Data entries
>>
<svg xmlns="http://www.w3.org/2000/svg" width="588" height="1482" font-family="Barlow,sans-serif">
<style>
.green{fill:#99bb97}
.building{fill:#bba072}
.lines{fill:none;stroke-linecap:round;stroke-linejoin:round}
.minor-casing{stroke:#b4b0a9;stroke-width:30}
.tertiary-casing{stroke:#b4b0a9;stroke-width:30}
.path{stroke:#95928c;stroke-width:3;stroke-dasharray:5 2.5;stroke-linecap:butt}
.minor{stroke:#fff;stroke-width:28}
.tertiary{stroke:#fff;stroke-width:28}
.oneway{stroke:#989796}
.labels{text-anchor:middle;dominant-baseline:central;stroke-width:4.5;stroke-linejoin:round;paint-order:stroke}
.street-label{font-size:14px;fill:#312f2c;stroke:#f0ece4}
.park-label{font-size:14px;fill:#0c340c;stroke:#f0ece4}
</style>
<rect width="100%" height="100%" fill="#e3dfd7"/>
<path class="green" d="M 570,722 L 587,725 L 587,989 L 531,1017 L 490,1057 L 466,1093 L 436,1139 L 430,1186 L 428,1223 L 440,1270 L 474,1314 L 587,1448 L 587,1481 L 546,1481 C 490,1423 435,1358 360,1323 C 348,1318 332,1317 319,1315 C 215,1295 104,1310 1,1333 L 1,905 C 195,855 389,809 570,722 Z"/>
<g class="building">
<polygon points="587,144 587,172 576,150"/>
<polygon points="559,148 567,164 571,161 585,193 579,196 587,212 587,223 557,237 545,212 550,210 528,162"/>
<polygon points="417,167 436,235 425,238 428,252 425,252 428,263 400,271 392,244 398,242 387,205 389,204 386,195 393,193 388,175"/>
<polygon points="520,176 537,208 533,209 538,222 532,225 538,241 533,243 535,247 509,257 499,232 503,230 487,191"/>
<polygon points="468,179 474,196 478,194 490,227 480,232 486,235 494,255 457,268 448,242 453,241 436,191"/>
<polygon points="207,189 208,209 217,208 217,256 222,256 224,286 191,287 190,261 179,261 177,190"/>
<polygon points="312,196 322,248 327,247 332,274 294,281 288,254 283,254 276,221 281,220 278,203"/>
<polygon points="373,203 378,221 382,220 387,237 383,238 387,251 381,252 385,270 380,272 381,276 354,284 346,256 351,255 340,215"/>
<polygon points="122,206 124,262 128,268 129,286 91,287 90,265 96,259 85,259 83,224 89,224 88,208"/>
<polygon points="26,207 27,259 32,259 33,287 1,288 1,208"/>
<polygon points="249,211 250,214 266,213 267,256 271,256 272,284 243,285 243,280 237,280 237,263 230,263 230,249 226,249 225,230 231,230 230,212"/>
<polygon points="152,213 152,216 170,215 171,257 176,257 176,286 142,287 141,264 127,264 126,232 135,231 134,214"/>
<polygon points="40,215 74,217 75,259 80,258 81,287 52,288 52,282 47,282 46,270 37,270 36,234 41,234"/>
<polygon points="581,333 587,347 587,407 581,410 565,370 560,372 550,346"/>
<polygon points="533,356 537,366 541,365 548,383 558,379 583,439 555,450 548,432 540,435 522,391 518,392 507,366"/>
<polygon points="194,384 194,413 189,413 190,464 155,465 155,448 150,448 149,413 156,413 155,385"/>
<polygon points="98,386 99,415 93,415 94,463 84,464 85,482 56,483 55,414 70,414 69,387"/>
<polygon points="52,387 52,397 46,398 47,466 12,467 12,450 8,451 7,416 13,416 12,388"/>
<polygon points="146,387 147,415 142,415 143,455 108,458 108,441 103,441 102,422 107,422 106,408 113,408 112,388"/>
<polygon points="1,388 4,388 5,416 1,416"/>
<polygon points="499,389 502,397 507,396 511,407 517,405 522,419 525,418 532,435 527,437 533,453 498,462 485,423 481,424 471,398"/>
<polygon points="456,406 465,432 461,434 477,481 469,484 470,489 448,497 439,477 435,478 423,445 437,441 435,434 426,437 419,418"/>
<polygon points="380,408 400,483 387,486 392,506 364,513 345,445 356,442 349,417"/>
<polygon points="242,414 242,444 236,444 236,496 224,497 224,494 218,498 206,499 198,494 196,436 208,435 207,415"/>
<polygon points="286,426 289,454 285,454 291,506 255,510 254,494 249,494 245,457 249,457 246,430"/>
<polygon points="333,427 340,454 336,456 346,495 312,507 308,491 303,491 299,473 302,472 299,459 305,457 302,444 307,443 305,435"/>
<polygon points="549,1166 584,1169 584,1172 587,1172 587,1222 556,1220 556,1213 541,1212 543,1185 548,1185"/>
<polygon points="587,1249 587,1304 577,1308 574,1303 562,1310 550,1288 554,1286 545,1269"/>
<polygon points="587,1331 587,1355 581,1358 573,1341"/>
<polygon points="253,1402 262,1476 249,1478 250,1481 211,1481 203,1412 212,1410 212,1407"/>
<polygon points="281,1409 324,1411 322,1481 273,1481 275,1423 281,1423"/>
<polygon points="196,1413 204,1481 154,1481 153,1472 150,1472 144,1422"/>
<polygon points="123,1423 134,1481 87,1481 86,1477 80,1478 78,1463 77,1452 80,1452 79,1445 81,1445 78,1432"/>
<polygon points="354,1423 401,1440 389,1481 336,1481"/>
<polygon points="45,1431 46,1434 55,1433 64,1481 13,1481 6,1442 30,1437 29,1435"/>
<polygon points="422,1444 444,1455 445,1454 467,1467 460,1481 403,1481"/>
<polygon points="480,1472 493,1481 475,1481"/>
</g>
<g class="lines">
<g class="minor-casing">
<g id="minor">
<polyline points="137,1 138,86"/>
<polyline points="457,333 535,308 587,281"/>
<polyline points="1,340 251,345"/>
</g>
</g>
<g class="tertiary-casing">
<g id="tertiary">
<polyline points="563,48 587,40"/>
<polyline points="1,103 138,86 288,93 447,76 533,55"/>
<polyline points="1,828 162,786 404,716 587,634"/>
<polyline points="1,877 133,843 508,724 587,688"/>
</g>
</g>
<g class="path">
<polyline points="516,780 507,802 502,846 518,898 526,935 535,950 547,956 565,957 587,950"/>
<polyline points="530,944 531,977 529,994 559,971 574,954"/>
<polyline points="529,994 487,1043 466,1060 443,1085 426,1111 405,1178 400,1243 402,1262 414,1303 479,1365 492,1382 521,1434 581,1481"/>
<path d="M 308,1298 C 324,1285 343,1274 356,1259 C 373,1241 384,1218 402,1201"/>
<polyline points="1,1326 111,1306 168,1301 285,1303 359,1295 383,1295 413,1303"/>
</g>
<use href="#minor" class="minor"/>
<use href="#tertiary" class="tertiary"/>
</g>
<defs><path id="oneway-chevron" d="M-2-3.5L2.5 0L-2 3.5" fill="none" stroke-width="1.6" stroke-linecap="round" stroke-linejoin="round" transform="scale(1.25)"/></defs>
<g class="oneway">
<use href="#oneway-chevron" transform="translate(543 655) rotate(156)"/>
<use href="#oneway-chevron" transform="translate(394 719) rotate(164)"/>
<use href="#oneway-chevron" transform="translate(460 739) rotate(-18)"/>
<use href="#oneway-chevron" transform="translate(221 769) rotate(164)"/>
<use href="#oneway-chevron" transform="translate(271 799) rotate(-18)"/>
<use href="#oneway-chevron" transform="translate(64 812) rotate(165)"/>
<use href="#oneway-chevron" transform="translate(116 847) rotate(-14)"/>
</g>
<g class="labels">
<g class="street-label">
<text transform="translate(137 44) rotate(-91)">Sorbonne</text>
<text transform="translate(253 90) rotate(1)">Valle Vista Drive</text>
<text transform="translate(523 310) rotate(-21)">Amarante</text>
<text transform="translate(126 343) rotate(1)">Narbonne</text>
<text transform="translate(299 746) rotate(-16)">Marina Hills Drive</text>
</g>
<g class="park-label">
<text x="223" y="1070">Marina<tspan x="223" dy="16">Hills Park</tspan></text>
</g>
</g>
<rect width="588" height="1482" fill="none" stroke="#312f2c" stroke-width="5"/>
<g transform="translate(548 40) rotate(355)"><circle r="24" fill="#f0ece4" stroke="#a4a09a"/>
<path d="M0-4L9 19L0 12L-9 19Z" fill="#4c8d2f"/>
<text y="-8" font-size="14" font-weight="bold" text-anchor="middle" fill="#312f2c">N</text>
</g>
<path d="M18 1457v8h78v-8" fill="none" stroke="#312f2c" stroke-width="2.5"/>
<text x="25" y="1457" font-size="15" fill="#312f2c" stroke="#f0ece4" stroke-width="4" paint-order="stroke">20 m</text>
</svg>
<<
What is expected: Search the entries for "lines" and copy each matching line.

Result:
.lines{fill:none;stroke-linecap:round;stroke-linejoin:round}
<g class="lines">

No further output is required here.